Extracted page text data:
....................
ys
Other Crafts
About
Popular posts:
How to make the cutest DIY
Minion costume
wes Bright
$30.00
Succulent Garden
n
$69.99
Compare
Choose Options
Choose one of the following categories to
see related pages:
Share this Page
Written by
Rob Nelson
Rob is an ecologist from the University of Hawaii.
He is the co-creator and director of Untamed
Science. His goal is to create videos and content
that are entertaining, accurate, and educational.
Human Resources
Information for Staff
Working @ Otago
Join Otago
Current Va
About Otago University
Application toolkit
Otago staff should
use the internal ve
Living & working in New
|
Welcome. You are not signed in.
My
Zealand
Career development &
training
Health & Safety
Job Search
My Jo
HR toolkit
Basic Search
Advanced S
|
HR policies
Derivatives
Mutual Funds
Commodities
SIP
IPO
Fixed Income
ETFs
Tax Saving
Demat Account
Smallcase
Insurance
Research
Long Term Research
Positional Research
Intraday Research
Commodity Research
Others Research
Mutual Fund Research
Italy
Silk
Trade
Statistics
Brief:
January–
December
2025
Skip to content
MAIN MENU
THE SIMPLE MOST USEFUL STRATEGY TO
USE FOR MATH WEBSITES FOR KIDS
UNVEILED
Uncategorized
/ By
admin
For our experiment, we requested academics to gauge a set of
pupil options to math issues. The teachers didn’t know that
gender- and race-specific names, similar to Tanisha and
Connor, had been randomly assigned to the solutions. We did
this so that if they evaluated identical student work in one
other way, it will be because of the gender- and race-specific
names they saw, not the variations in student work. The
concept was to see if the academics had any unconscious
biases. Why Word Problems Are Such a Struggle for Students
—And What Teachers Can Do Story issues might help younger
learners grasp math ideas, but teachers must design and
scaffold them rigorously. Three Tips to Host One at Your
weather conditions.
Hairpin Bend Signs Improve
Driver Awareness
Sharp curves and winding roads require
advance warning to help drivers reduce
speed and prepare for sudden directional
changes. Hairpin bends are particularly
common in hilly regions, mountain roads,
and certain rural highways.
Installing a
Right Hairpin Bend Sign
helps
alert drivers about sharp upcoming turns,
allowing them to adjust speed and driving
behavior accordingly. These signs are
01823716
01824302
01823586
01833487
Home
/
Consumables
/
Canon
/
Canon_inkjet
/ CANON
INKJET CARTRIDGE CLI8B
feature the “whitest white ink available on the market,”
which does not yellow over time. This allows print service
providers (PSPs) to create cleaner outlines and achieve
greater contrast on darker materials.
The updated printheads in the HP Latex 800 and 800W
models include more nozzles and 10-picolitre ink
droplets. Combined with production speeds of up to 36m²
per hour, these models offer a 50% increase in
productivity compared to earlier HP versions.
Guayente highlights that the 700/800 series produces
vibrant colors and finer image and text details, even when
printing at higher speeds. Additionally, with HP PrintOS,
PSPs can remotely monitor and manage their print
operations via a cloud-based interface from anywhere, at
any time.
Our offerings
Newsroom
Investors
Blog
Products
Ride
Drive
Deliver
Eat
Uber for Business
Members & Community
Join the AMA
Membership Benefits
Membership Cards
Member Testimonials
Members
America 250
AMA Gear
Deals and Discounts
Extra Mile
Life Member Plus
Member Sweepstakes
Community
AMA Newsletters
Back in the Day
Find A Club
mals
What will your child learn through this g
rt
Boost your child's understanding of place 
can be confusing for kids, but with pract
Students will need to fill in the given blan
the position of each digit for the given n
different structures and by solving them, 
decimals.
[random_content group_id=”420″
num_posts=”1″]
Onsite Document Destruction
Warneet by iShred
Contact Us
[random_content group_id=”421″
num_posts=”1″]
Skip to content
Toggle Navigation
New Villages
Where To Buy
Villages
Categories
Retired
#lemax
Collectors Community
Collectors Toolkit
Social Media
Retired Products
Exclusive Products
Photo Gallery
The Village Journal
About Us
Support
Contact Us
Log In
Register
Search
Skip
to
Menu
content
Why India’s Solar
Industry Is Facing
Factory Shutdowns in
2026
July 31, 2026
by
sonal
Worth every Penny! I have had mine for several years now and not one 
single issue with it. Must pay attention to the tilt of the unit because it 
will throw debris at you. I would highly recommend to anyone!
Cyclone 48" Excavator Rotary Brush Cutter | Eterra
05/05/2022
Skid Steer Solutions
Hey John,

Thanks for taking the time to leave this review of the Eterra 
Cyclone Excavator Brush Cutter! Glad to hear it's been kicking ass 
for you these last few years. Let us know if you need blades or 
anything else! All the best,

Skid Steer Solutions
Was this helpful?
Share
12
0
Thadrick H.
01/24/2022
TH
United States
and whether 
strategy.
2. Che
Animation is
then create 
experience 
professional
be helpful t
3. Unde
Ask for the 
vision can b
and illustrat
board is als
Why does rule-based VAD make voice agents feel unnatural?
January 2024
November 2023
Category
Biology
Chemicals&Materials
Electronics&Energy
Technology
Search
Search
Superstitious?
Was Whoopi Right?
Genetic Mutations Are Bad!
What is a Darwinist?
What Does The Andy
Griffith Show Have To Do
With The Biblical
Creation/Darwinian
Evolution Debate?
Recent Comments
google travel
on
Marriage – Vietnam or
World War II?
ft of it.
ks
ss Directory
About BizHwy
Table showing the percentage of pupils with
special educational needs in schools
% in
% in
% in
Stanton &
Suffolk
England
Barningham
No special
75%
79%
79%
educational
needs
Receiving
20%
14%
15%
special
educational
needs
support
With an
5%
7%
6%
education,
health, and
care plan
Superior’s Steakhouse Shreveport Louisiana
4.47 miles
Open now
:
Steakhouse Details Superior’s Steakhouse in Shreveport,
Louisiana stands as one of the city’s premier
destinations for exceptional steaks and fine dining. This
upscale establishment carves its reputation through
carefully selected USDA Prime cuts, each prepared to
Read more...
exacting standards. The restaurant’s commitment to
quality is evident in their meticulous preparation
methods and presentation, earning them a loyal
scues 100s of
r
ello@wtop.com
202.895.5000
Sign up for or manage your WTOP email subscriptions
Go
....................
Task to complete: The records above are to be copied out exactly, line for line.

Output for this exercise:
ys
Other Crafts
About
Popular posts:
How to make the cutest DIY
Minion costume
wes Bright
$30.00
Succulent Garden
n
$69.99
Compare
Choose Options
Choose one of the following categories to
see related pages:
Share this Page
Written by
Rob Nelson
Rob is an ecologist from the University of Hawaii.
He is the co-creator and director of Untamed
Science. His goal is to create videos and content
that are entertaining, accurate, and educational.
Human Resources
Information for Staff
Working @ Otago
Join Otago
Current Va
About Otago University
Application toolkit
Otago staff should
use the internal ve
Living & working in New
|
Welcome. You are not signed in.
My
Zealand
Career development &
training
Health & Safety
Job Search
My Jo
HR toolkit
Basic Search
Advanced S
|
HR policies
Derivatives
Mutual Funds
Commodities
SIP
IPO
Fixed Income
ETFs
Tax Saving
Demat Account
Smallcase
Insurance
Research
Long Term Research
Positional Research
Intraday Research
Commodity Research
Others Research
Mutual Fund Research
Italy
Silk
Trade
Statistics
Brief:
January–
December
2025
Skip to content
MAIN MENU
THE SIMPLE MOST USEFUL STRATEGY TO
USE FOR MATH WEBSITES FOR KIDS
UNVEILED
Uncategorized
/ By
admin
For our experiment, we requested academics to gauge a set of
pupil options to math issues. The teachers didn’t know that
gender- and race-specific names, similar to Tanisha and
Connor, had been randomly assigned to the solutions. We did
this so that if they evaluated identical student work in one
other way, it will be because of the gender- and race-specific
names they saw, not the variations in student work. The
concept was to see if the academics had any unconscious
biases. Why Word Problems Are Such a Struggle for Students
—And What Teachers Can Do Story issues might help younger
learners grasp math ideas, but teachers must design and
scaffold them rigorously. Three Tips to Host One at Your
weather conditions.
Hairpin Bend Signs Improve
Driver Awareness
Sharp curves and winding roads require
advance warning to help drivers reduce
speed and prepare for sudden directional
changes. Hairpin bends are particularly
common in hilly regions, mountain roads,
and certain rural highways.
Installing a
Right Hairpin Bend Sign
helps
alert drivers about sharp upcoming turns,
allowing them to adjust speed and driving
behavior accordingly. These signs are
01823716
01824302
01823586
01833487
Home
/
Consumables
/
Canon
/
Canon_inkjet
/ CANON
INKJET CARTRIDGE CLI8B
feature the “whitest white ink available on the market,”
which does not yellow over time. This allows print service
providers (PSPs) to create cleaner outlines and achieve
greater contrast on darker materials.
The updated printheads in the HP Latex 800 and 800W
models include more nozzles and 10-picolitre ink
droplets. Combined with production speeds of up to 36m²
per hour, these models offer a 50% increase in
productivity compared to earlier HP versions.
Guayente highlights that the 700/800 series produces
vibrant colors and finer image and text details, even when
printing at higher speeds. Additionally, with HP PrintOS,
PSPs can remotely monitor and manage their print
operations via a cloud-based interface from anywhere, at
any time.
Our offerings
Newsroom
Investors
Blog
Products
Ride
Drive
Deliver
Eat
Uber for Business
Members & Community
Join the AMA
Membership Benefits
Membership Cards
Member Testimonials
Members
America 250
AMA Gear
Deals and Discounts
Extra Mile
Life Member Plus
Member Sweepstakes
Community
AMA Newsletters
Back in the Day
Find A Club
mals
What will your child learn through this g
rt
Boost your child's understanding of place 
can be confusing for kids, but with pract
Students will need to fill in the given blan
the position of each digit for the given n
different structures and by solving them, 
decimals.
[random_content group_id=”420″
num_posts=”1″]
Onsite Document Destruction
Warneet by iShred
Contact Us
[random_content group_id=”421″
num_posts=”1″]
Skip to content
Toggle Navigation
New Villages
Where To Buy
Villages
Categories
Retired
#lemax
Collectors Community
Collectors Toolkit
Social Media
Retired Products
Exclusive Products
Photo Gallery
The Village Journal
About Us
Support
Contact Us
Log In
Register
Search
Skip
to
Menu
content
Why India’s Solar
Industry Is Facing
Factory Shutdowns in
2026
July 31, 2026
by
sonal
Worth every Penny! I have had mine for several years now and not one 
single issue with it. Must pay attention to the tilt of the unit because it 
will throw debris at you. I would highly recommend to anyone!
Cyclone 48" Excavator Rotary Brush Cutter | Eterra
05/05/2022
Skid Steer Solutions
Hey John,

Thanks for taking the time to leave this review of the Eterra 
Cyclone Excavator Brush Cutter! Glad to hear it's been kicking ass 
for you these last few years. Let us know if you need blades or 
anything else! All the best,

Skid Steer Solutions
Was this helpful?
Share
12
0
Thadrick H.
01/24/2022
TH
United States
and whether 
strategy.
2. Che
Animation is
then create 
experience 
professional
be helpful t
3. Unde
Ask for the 
vision can b
and illustrat
board is als
Why does rule-based VAD make voice agents feel unnatural?
January 2024
November 2023
Category
Biology
Chemicals&Materials
Electronics&Energy
Technology
Search
Search
Superstitious?
Was Whoopi Right?
Genetic Mutations Are Bad!
What is a Darwinist?
What Does The Andy
Griffith Show Have To Do
With The Biblical
Creation/Darwinian
Evolution Debate?
Recent Comments
google travel
on
Marriage – Vietnam or
World War II?
ft of it.
ks
ss Directory
About BizHwy
Table showing the percentage of pupils with
special educational needs in schools
% in
% in
% in
Stanton &
Suffolk
England
Barningham
No special
75%
79%
79%
educational
needs
Receiving
20%
14%
15%
special
educational
needs
support
With an
5%
7%
6%
education,
health, and
care plan
Superior’s Steakhouse Shreveport Louisiana
4.47 miles
Open now
:
Steakhouse Details Superior’s Steakhouse in Shreveport,
Louisiana stands as one of the city’s premier
destinations for exceptional steaks and fine dining. This
upscale establishment carves its reputation through
carefully selected USDA Prime cuts, each prepared to
Read more...
exacting standards. The restaurant’s commitment to
quality is evident in their meticulous preparation
methods and presentation, earning them a loyal
scues 100s of
r
ello@wtop.com
202.895.5000
Sign up for or manage your WTOP email subscriptions
Go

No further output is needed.